A number of federal judges have already come to this conclusion since last year’s Bruen ruling. Most recently, Judge Roger Benitez determined California can’t ban magazines because they are in common use.
“This case is about a California state law that makes it a crime to keep and bear common firearm magazines typically possessed for lawful purposes,” Judge Benitez wrote in Duncan v. Bonta. “Based on the text, history, and tradition of the Second Amendment, this law is clearly unconstitutional.”
The estimate for how many AR-15s and similar firearms, often targeted in “assault weapon” bans, is smaller than that of magazines but also a bit more reliable. The National Shooting Sports Foundation, the gun industry’s trade group, reported last year that more than 24.4 million AR-15s and AK-47s are in civilian hands. That number was pulled from decades of ATF manufacturing reports, which don’t track specific models but do give a general overview of firearm type.
That puts ARs comfortably into the millions, even if it ends up being an extreme overcount. The number of rifles in circulation hasn’t been key thus far in the post-Bruen assault weapon ban cases, most of which haven’t gotten as far as similar magazine challenges, but it’s likely to determine whether those bans ultimately stand or fall.
The number of silencers in circulation is smaller still than AR-15s, but the estimate of how many exist is also more reliable. As of May 2021, Americans have registered 2,664,774 silencers with the ATF under the National Firearms Act (NFA).

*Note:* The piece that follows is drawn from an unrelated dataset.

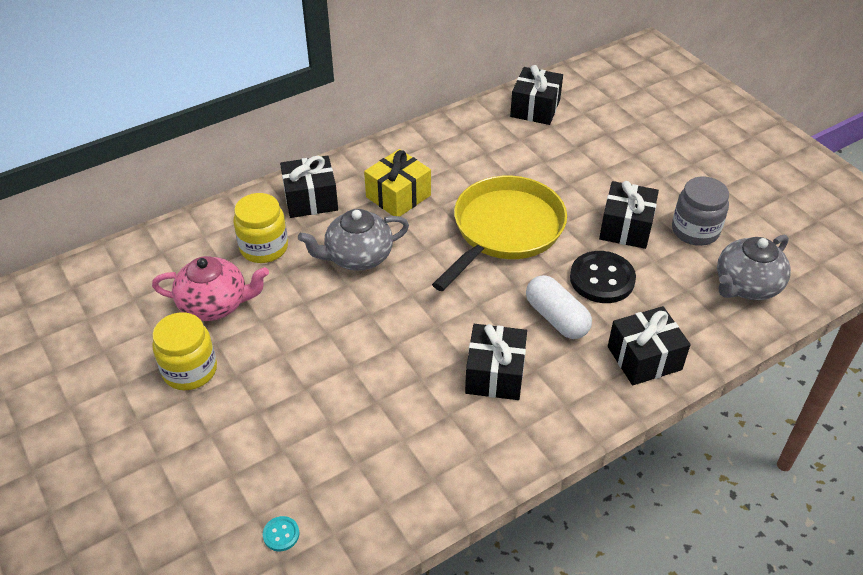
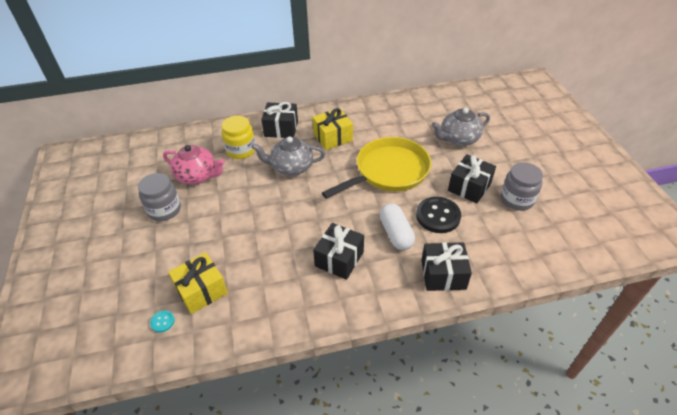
camera: 20 degrees right, 0 degrees up
(190, 370) = (164, 210): yellow jar -> grey jar
(316, 474) = (201, 290): none -> yellow gift
(535, 108) = (443, 102): black gift -> none
(746, 286) = (538, 244): grey teapot -> grey teapot (458, 139)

That’s a very reliable count because the NFA requires civilians to register all of their sound suppressors with the agency or face potential prosecution. That puts the number of silencers slightly below the ATF’s estimate for the number of braced pistols. But not by much.
That could make a future challenge of the NFA’s registration requirements viable, at least as they apply to silencers.
Of course, gun-rights activists have been pushing courts to adopt this line of thinking since Heller was handed down 15 years ago. And Judge O’Connor is just a district court judge. His ruling isn’t binding on anyone but the parties to the case. Other federal judges don’t have to follow his reasoning. The same is true of single-judge concurrences, even all the way up at the Supreme Court.
But, if Judge O’Connor’s standard for determining “common use” proves to be influential, it will upend gun policy in the ways gun-rights advocates have been hoping, and gun-control advocates have been dreading, for a generation.